┌─ Document passage

The OER occurring at the anode is the bottleneck of the water splitting reaction and is more challenging than the HER at the cathode, more specifically at neutral or near-neutral pH, due to its sluggish kinetics and large anodic overpotential.12–15 Several earth-abundant metal oxides such as Fe, Mn, Cu, Co and Ni and their alloys have been investigated as electrocatalysts for the OER under mild pH conditions.11 Among them, cobalt oxide (CoOx) has been intensively studied by many groups under alkaline conditions.16–45 Originally identified as an electrocatalyst for water oxidation at pH 14 in 1950 by El Wakkad and Hickling,46 CoOx received renewed interest in 2008, owing to the work of Nocera and co-workers demonstrating that thin films of this earth-abundant metal oxide electrodeposited on an electrode surface in a proton-accepting phosphate (pH 7)23,24 or borate (pH 9.2)24 buffer are also very active OER electrocatalysts under such neutral or near-neutral conditions. A key factor for the performance of an electrocatalyst is its nanostructuration, the efficiency being significantly improved by increasing the active area/volume ratio, while reducing the cost of manufacture. However, the reduction of the particle size to increase the specific surface area of the catalyst leads to a reduction in their stability and can lead to aggregation. To overcome such limitations, we recently reported an original electrochemical approach to design nanocomposite electrode materials in which iridium or nickel oxide nanoparticles of small sizes (2–21 nm) are electrogenerated in a polypyrrole-alkylammonium matrix (denoted as PPN+) of controllable thickness, previously deposited on the electrode surface by electropolymerization of the pyrrole monomer (3-pyrrole-1-yl-propyl)-triethylammonium (denoted as PN+) (Scheme 1 and S1).47,48 These anodes displaying high OER activity prove to be much more effective and stable for electrocatalytic water oxidation than thin films of MOx anodes (M = Ir or Ni) directly deposited on the electrode surface. Although examples of nanocomposites combining metal oxide particles and a polymer film for electrocatalytic water oxidation are quite rare,47–50 these results highlight that such hybrid materials are very promising to control the formation and the size of metal particles and thus positively influence the catalytic behaviour and the stability of the anode.51

In this context, we have extended this interesting strategy of designing an efficient nanocomposite material to cobalt oxide and we report herein a very active and stable anode for the OER operating at pH 9.2 based on a cobalt oxide–poly(pyrrole-alkylammonium) nanocomposite (denoted as PPN+-CoOx). The PPN+-CoOx nanocomposite material electrodeposited onto vitreous carbon (denoted as C) or indium tin oxide (ITO) electrodes has been characterized by various electrochemical and microscopy techniques and the amount of cobalt was also quantified by inductively coupled plasma mass spectrometry (ICP-MS). The electrocatalytic properties of this nanocomposite material towards water oxidation have been evaluated in a borate buffer at pH 9.2 and compared with those of CoOx-based anodes of the literature under similar catalytic conditions and with those of CoOx films directly deposited on a naked electrode by the same electrochemical procedure. The objective was to highlight the beneficial role of the PPN+ matrix in generating non-agglomerated CoOx particles with higher OER activity.

└─
┌─ Information provided

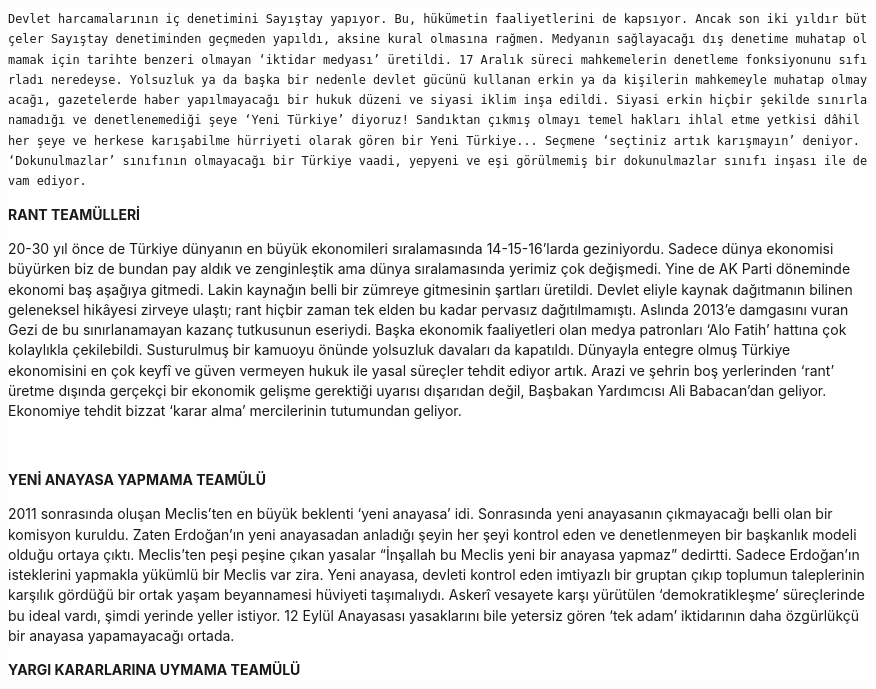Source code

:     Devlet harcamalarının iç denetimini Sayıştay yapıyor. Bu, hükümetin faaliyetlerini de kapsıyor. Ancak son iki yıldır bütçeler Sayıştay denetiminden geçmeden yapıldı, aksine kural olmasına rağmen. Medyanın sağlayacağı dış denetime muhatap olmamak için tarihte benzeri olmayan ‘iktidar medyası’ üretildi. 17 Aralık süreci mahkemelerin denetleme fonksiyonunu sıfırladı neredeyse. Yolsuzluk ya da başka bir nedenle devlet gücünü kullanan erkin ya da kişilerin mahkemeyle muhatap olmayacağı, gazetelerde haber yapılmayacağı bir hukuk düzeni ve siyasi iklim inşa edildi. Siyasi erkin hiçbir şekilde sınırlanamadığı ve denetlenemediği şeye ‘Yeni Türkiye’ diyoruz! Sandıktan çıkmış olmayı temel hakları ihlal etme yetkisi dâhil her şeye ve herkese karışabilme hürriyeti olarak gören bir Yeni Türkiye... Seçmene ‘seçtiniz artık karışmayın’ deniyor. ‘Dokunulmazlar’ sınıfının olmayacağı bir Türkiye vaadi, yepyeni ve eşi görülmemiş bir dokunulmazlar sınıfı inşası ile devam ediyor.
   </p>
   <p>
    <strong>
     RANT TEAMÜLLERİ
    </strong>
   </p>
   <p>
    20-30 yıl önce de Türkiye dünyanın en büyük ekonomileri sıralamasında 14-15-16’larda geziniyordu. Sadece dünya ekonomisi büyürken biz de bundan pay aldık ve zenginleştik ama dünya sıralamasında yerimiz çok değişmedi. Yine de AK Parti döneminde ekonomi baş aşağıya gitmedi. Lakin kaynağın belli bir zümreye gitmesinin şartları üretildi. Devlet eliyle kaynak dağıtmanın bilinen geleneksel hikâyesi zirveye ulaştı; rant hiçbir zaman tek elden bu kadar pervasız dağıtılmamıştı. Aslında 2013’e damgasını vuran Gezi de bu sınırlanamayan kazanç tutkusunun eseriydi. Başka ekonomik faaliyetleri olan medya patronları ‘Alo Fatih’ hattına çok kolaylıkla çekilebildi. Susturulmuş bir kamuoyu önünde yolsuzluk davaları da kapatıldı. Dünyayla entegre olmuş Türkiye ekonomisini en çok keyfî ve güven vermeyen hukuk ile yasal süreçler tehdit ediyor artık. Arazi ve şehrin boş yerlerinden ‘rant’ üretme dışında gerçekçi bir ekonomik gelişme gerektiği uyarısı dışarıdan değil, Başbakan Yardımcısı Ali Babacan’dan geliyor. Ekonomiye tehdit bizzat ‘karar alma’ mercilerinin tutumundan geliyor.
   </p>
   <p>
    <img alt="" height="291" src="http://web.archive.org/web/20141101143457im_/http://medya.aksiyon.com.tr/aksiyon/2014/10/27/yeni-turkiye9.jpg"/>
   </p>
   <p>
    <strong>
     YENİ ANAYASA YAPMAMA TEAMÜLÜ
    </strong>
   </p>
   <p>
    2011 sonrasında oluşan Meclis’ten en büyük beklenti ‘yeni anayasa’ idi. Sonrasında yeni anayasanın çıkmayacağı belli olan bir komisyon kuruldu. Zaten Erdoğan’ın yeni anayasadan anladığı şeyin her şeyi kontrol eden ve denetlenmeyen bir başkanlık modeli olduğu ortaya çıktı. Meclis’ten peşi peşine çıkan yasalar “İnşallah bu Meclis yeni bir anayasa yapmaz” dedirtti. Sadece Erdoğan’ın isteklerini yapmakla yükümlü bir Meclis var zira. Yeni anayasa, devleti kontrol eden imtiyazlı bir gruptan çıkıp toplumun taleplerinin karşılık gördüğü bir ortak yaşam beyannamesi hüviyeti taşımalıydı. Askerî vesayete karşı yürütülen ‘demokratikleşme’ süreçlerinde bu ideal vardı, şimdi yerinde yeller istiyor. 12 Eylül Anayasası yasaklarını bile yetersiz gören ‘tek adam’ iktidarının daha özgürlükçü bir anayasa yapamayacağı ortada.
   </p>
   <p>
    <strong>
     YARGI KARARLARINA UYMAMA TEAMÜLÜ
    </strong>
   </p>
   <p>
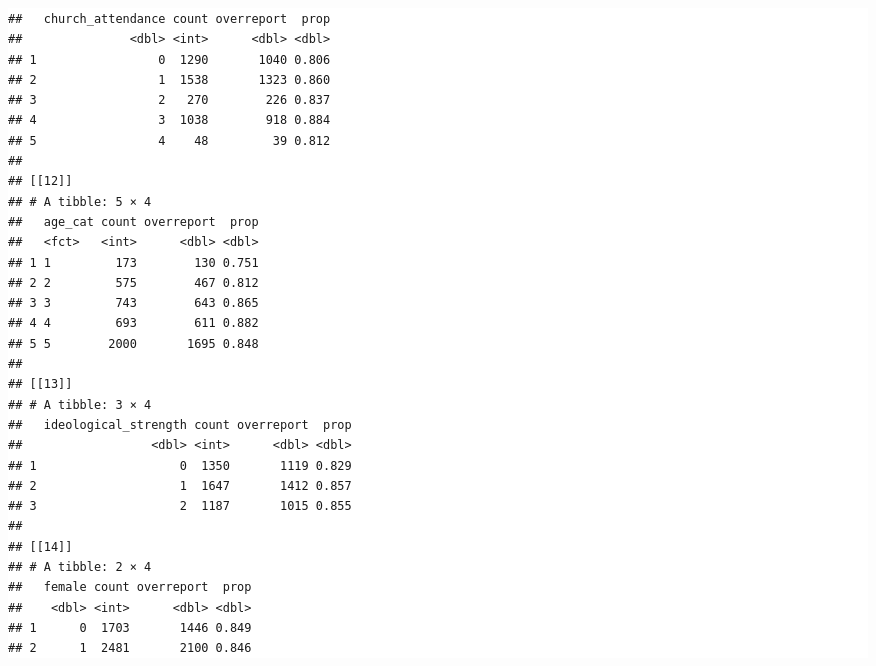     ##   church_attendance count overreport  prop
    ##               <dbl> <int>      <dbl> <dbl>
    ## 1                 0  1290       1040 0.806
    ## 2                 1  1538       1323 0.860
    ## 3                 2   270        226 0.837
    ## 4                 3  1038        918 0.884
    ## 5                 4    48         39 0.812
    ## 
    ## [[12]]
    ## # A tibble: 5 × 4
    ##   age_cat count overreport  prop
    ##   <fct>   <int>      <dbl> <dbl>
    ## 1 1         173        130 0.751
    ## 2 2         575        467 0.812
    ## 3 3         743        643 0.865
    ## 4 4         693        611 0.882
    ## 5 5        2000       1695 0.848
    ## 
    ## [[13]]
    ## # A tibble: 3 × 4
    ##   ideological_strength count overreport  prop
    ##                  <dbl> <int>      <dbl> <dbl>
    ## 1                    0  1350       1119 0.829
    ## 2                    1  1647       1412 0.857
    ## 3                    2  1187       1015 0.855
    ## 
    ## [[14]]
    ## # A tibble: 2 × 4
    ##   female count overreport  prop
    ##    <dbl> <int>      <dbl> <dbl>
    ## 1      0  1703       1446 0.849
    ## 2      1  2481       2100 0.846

└─

**Exercise brief:**
Continue the passage on cobalt oxide anodes for water oxidation from where it stops. The material comes from a different source than the passage on cobalt oxide anodes.

**Answer:**
2. Results and discussion

2.1. Electrosynthesis and electrochemical characterization of cobalt oxide and poly(pyrrole-alkylammonium)–cobalt oxide nanocomposite electrode materials

The four-step electrochemical procedure used to prepare the C or ITO/PPN+-CoOx modified electrodes is depicted in Scheme 1. For analytical electrochemical studies, C electrodes (surface of 0.071 cm2) were used for film deposition, while larger surface ITO electrodes (surface of 1.0 cm2) were employed for microscopy studies (see below). The first step consists of the electropolymerization in acetonitrile of PN+ (4 mM) at the electrode surface at an applied potential of +0.95 V vs. Ag/AgNO3 for an anodic charge of 4 mC.48 The surface coverage in ammonium units ΓN+ (mol cm−2) corresponding to the amount of polypyrrole deposited on the electrode was estimated to be 1.20 (±0.1) × 10−7 mol cm−2 by the integration of the reversible redox process of polypyrrole (see the ESI). In a second step, the PPN+ electrode is dipped for one hour in an aqueous borate buffer at pH 6 (0.1 M Na2SO4 and 0.1 M H3BO3) containing CoSO4 (4 mM) and Na2C2O4 (20 mM), to incorporate by ion exchange within the cationic polypyrrole film47,48,52–54 an anionic cobalt oxalate complex, most probably in the form of [Co(C2O4)2]2− generated in situ. The Co0 nanoparticles were then electrogenerated within the film by the reduction of the cobalt oxalate complex inserted into the polymer at an applied potential of −1.3 V vs. Ag/AgCl for a cathodic charge of 4 mC (Fig. S1). Of note, in this article, the potentials are given versus Ag/AgCl for all electrochemical experiments performed in aqueous solution. During this electroreduction step, the C/PPN+ modified electrode is maintained in the cobalt oxalate solution (0.1 M borate buffer at pH 6). For comparison purposes, Co0 particles were also electrodeposited on naked C electrodes (without PPN+) from the same cobalt oxalate aqueous solution using also a cathodic charge of 4 mC. Typically for Co0 electrodeposition on C and in C/PPN+ electrodes, about 130–170 s are required to pass a cathodic charge of 4 mC (Fig. S1). A cathodic potential of −1.3 V for Co0 electrogeneration on naked C and C/PPN+ electrodes was chosen from the cyclic voltammetry (CV) of the cobalt oxalate solution recorded in borate buffer at pH 6 (Fig. 1).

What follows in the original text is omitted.